Open Datasets No Our ACL-DQN was evaluated on movie-booking tasks in both simulation and human-in-the-loop settings. Raw conversational data in the movie-ticket booking task was collected via Amazon Mechanical Turk with annotations provided by domain experts. The annotated data consists of 11 dialogue acts and 29 slots. In total, the dataset contains 280 annotated dialogues, the average length of which is approximately 11 turns. The paper describes the dataset but does not provide any concrete access information (link, DOI, repository, or citation to a public dataset).
Dataset Splits No The paper mentions testing on a certain number of dialogues ('each run tested on 50 dialogues') but does not specify explicit training, validation, or test dataset splits (e.g., percentages or absolute counts for each split).
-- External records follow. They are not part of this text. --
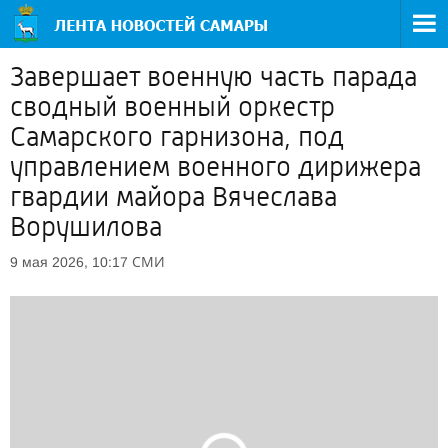
Завершает военную часть парада
сводный военный оркестр
Самарского гарнизона, под
управлением военного дирижера
гвардии майора Вячеслава
Ворушилова
СМИ
9 мая 2026, 10:17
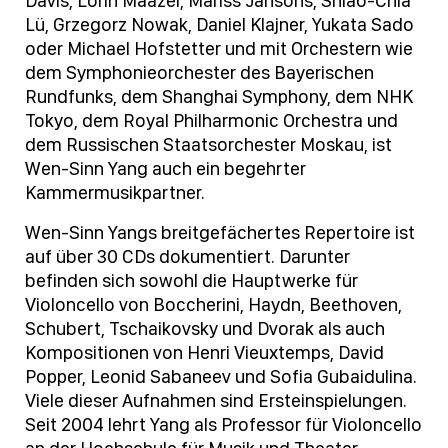
Davis, Lorin Maazel, Mariss Jansons, Shiao-Chia
Lü, Grzegorz Nowak, Daniel Klajner, Yukata Sado
oder Michael Hofstetter und mit Orchestern wie
dem Symphonieorchester des Bayerischen
Rundfunks, dem Shanghai Symphony, dem NHK
Tokyo, dem Royal Philharmonic Orchestra und
dem Russischen Staatsorchester Moskau, ist
Wen-Sinn Yang auch ein begehrter
Kammermusikpartner.
Wen-Sinn Yangs breitgefächertes Repertoire ist
auf über 30 CDs dokumentiert. Darunter
befinden sich sowohl die Hauptwerke für
Violoncello von Boccherini, Haydn, Beethoven,
Schubert, Tschaikovsky und Dvorak als auch
Kompositionen von Henri Vieuxtemps, David
Popper, Leonid Sabaneev und Sofia Gubaidulina.
Viele dieser Aufnahmen sind Ersteinspielungen.
Seit 2004 lehrt Yang als Professor für Violoncello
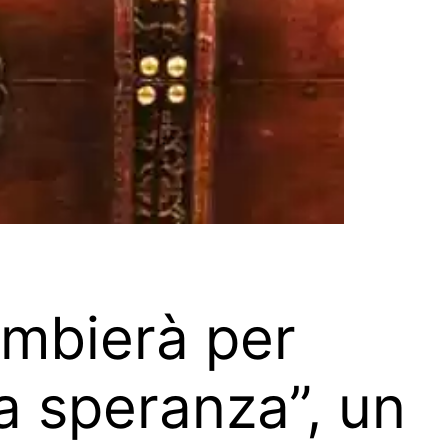
ambierà per
la speranza”, un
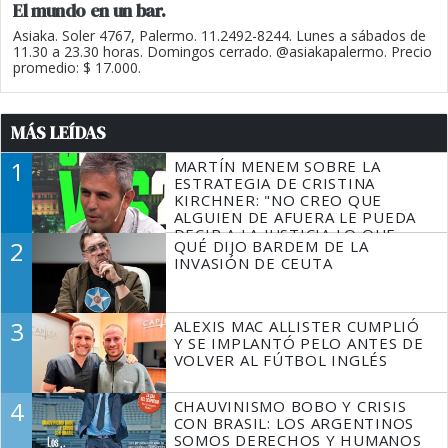
El mundo en un bar.
Asiaka. Soler 4767, Palermo. 11.2492-8244. Lunes a sábados de
11.30 a 23.30 horas. Domingos cerrado. @asiakapalermo. Precio
promedio: $ 17.000.
MÁS LEÍDAS
1
MARTÍN MENEM SOBRE LA
ESTRATEGIA DE CRISTINA
KIRCHNER: "NO CREO QUE
ALGUIEN DE AFUERA LE PUEDA
DECIR A LA JUSTICIA LO QUE
2
QUÉ DIJO BARDEM DE LA
TIENE QUE HACER"
INVASIÓN DE CEUTA
3
ALEXIS MAC ALLISTER CUMPLIÓ
Y SE IMPLANTÓ PELO ANTES DE
VOLVER AL FÚTBOL INGLÉS
4
CHAUVINISMO BOBO Y CRISIS
CON BRASIL: LOS ARGENTINOS
SOMOS DERECHOS Y HUMANOS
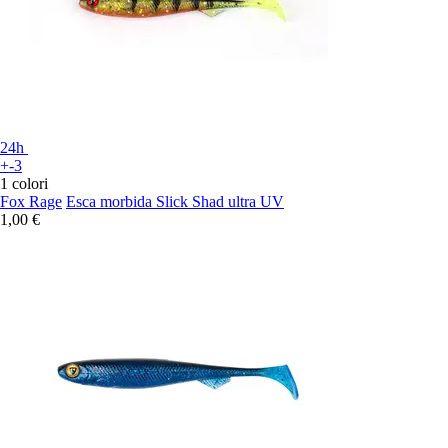
24h
+-3
1 colori
Fox Rage
Esca morbida Slick Shad ultra UV
1,00 €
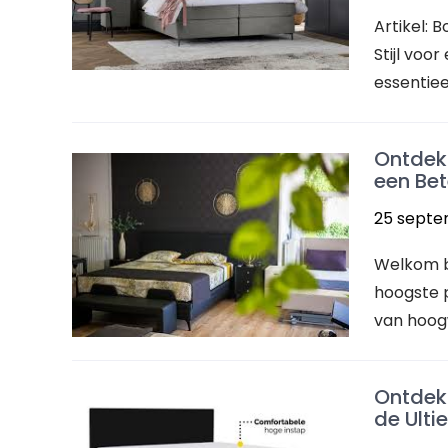
Artikel: 
Stijl voo
essentiee
Ontdek
een Bet
25 septe
Welkom b
hoogste pr
van hoog
Ontdek 
de Ulti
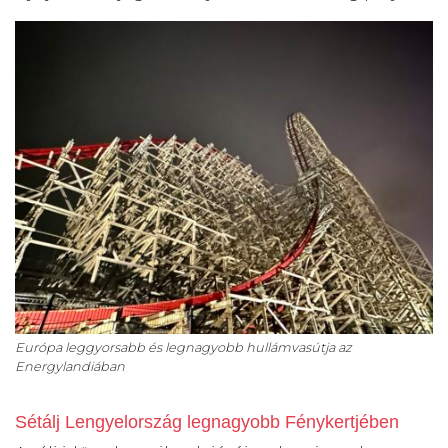
Európa leggyorsabb és legnagyobb hullámvasútja az
Energylandiában
Sétálj Lengyelország legnagyobb Fénykertjében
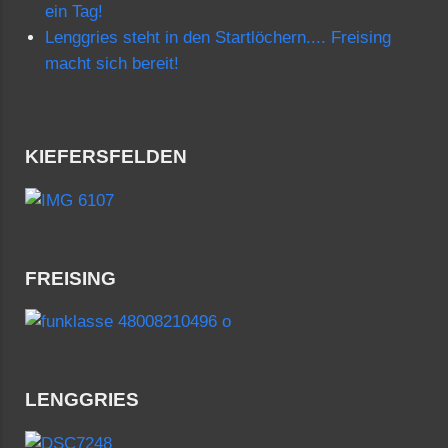
ein Tag!
Lenggries steht in den Startlöchern.... Freising
macht sich bereit!
KIEFERSFELDEN
FREISING
LENGGRIES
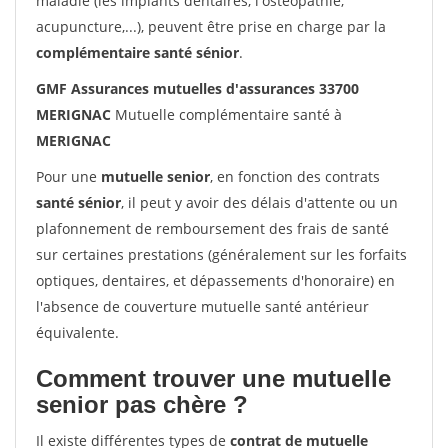
maladie (les implants dentaires, l'ostéopathie,
acupuncture,...), peuvent être prise en charge par la
complémentaire santé sénior
.
GMF Assurances mutuelles d'assurances 33700
MERIGNAC
Mutuelle complémentaire santé à
MERIGNAC
Pour une
mutuelle senior
, en fonction des contrats
santé sénior
, il peut y avoir des délais d'attente ou un
plafonnement de remboursement des frais de santé
sur certaines prestations (généralement sur les forfaits
optiques, dentaires, et dépassements d'honoraire) en
l'absence de couverture mutuelle santé antérieur
équivalente.
Comment trouver une mutuelle
senior pas chère ?
Il existe différentes types de
contrat de mutuelle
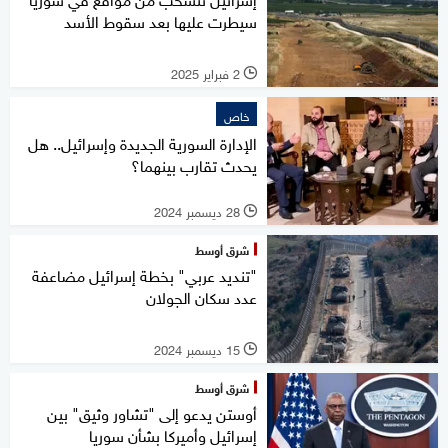
سيطرت عليها بعد سقوط الأسد
2 فبراير 2025
l
خاص
الإدارة السورية الجديدة وإسرائيل.. هل
يحدث تقارب بينهما؟
28 ديسمبر 2024
l
شرق أوسط
"تنديد عربي" بخطة إسرائيل مضاعفة
عدد سكان الجولان
15 ديسمبر 2024
l
شرق أوسط
أوستن يدعو إلى "تشاور وثيق" بين
إسرائيل وأميركا بشأن سوريا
Hardware Specification No The paper does not provide specific hardware details (e.g., GPU/CPU models, memory) used for running the experiments.
Software Dependencies No The paper mentions using MLPs and DQN but does not specify version numbers for any software dependencies or libraries (e.g., Python version, TensorFlow/PyTorch version).
Experiment Setup Yes For all the models, we use MLPs to parameterize the value networks Q( ) with one hidden layer of size 80 and tanh activation. ϵ-greedy is always applied for exploration. We set the discount factor γ = 0.9. The buffer size of DT and DS is set to 2000 and 5000, respectively. The batch size is 16, and the learning rate is 0.001. We applied gradient clipping on all the model parameters with a maximum norm of 1 to prevent gradient explosion. The target network is updated at the beginning of each training episode. The maximum length of a simulated dialogue is 40 turns.